Exceptions to the octet rule for linear and trigonal planar compounds involve Beryllium and Boron (BeF2, BF3). However, if a compound does not have either of these exceptions, a reasonable conclusion is that there would be at least one bond that is not a single bond (either double or triple) in order to satisfy the octet rule. For example, ozone (O3) consists of a double bond in both of its resonance structures.
Consider bond energies with molecular geometries.
Recall that the shorter a bond, the higher the bond energy. Triple bonds have the highest bond energy, followed by double bonds and single bonds. For example, if VSEPR predicts a model with tetrahedral geometry, then all of the bonds will be single bonds, so the bond energies will be comparatively low. For example, VSEPR predicts that CO2 will have double bonds, and CO3 2- will have resonance structure (a mix of single and double bonds). From here, we can conclude that CO2 will have carbon-oxygen bonds with higher bond energies.
How could you use a combination of Lewis structures and VSEPR to predict dipole moments?

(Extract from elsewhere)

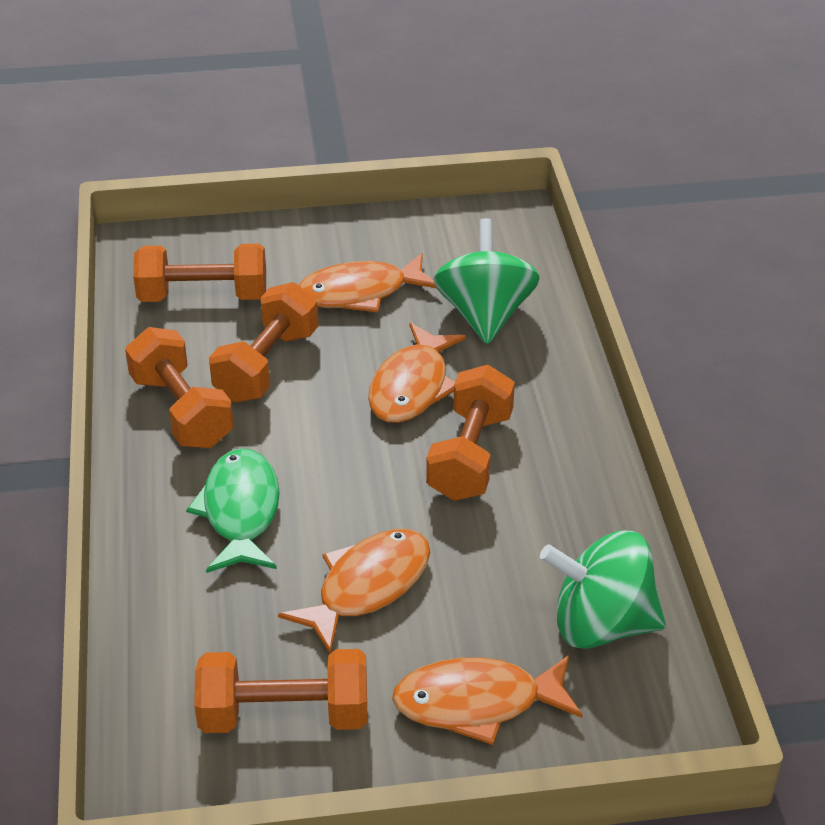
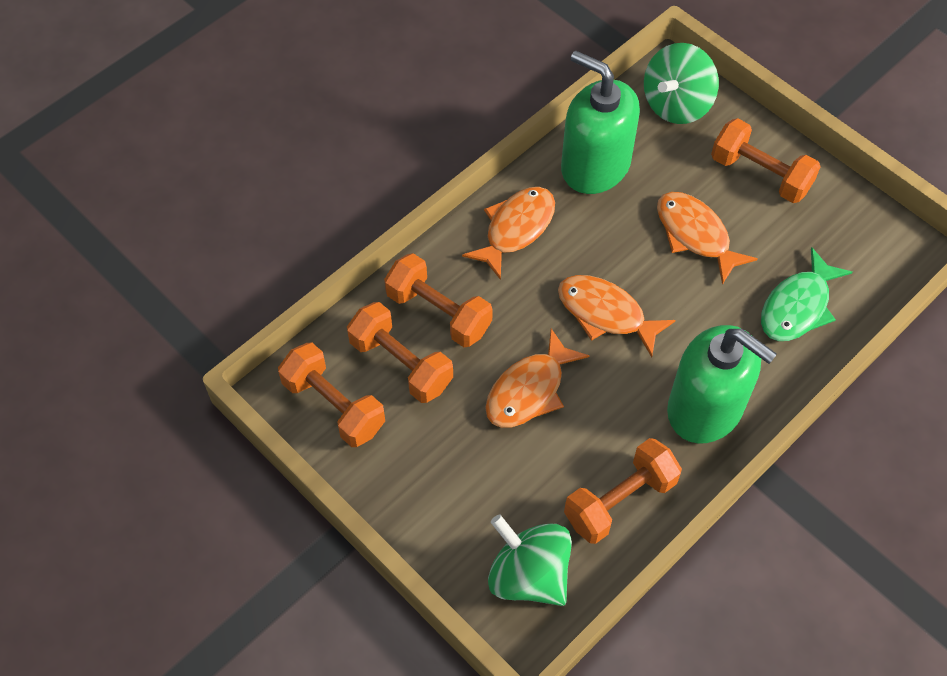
green soap dispenser: 0 -> 2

Lewis structures and VSEPR together will help determine the exact structure of a molecule. If the structure is symmetric, the compound is nonpolar: if the structure is nonsymmetric, the compound is polar: this is because in a symmetric molecule, every individual dipole moment cancels out.
Consider CH4: every H-C bond has a small but existent dipole moment because carbon is more electronegative than hydrogen, but when all four bonds are arranged in a tetrahedral shape, the dipole moments in each direction will cancel out with each other, so CH4 is nonpolar.

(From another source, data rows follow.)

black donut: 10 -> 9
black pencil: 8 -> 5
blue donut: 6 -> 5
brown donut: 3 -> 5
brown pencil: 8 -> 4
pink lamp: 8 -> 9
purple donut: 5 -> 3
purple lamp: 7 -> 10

How could you use a combination of Lewis structures and VSEPR to predict hybridization?
VSEPR alone cannot predict hybridization on a compound (again, H2O seems like there are only two
bonds, and VSEPR without Lewis structures cannot determine that there are two lone pairs). However,
using a combination of the octet rule and the VSEPR, we would be able to figure out how many lone
electron pairs there are and to determine the hybridization.
For example, with NH3, there are three single bonds, as each nitrogen is single bonded to hydrogen
(as hydrogen can only contribute one electron). However, this does not satisfy the octet rule: in this
case, nitrogen only has 6 electrons, and must include a lone pair to reach 8. From here, there are three
bonds, and a lone pair, which allows for sp3 hybridization.

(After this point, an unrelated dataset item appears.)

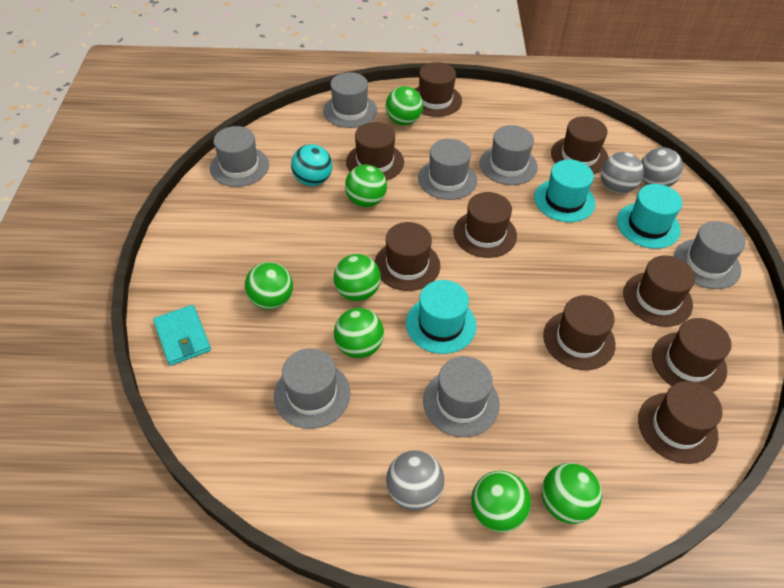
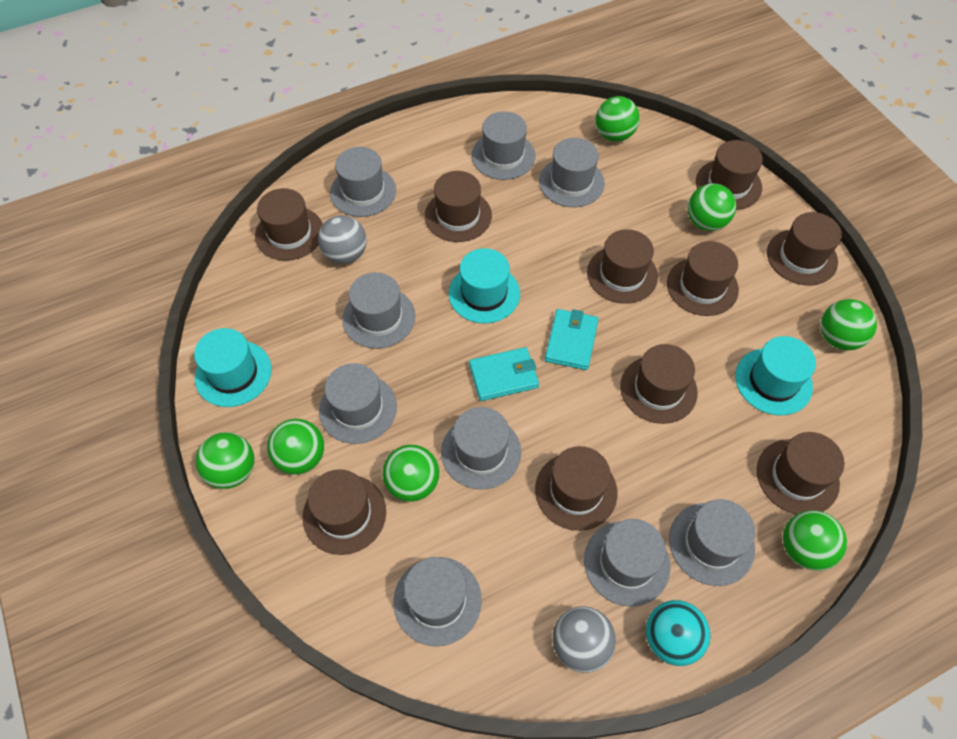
brown hat: 9 -> 10
grey ball: 3 -> 2
grey hat: 7 -> 9
turquoise wallet: 1 -> 2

What is the hybridization of carbon in methane, CH4? What about on the nitrogen in ammonia?
Since the carbon in methane is bonded to 4 atoms by single bonds there are no other electron pairs, the hybridization on the carbon in methane would be sp3. For NH3, the nitrogen is bonded to 3 atoms and there is one electron pair. However, the lone pair constitutes a bond when considering hybridization, so the nitrogen is also sp3 hybridization.
Explain why when the central atom is sp hybridized, the ideal bond angle is 180, and for sp2 is 120, and for sp3 is 109.5
When a central atom is sp hybridized, the central atom would expect to bond to two other atoms. Repulsion is minimized in a linear formation and a bond angle of 180.
Similarly, sp2 hybridization is bonding with three atoms, and repulsion is minimized in a triangular (trigonal planar) shape with a 120 bond angle.
Finally, sp3 is bonding with four atoms, where repulsion is minimized by a tetrahedral shape, with bond angles 109.5.
Define a sigma bond and pi bond and list some of their properties
Sigma bonds are the result of head-to-head overlapping atomic orbitals. They are the strongest covalent bonds due to direct overlap of orbitals. Pi bonds formed by lateral overlap of two atomic orbitals. Since there is a lesser degree of overlap, they are weaker than sigma bonds.
In a carbon-carbon triple bond, how many sigma bonds and pi bonds are there?
In any bond, there will exist the strong sigma bond. The remaining bonds are all weaker pi bonds. Since this is a triple bond, the first bond will be a sigma bond, and the remaining two are pi bonds.
(EXTRA) What is the number of unpaired electrons in a ground-state gaseous NF molecule? (Source: USNCO National Exam 2022).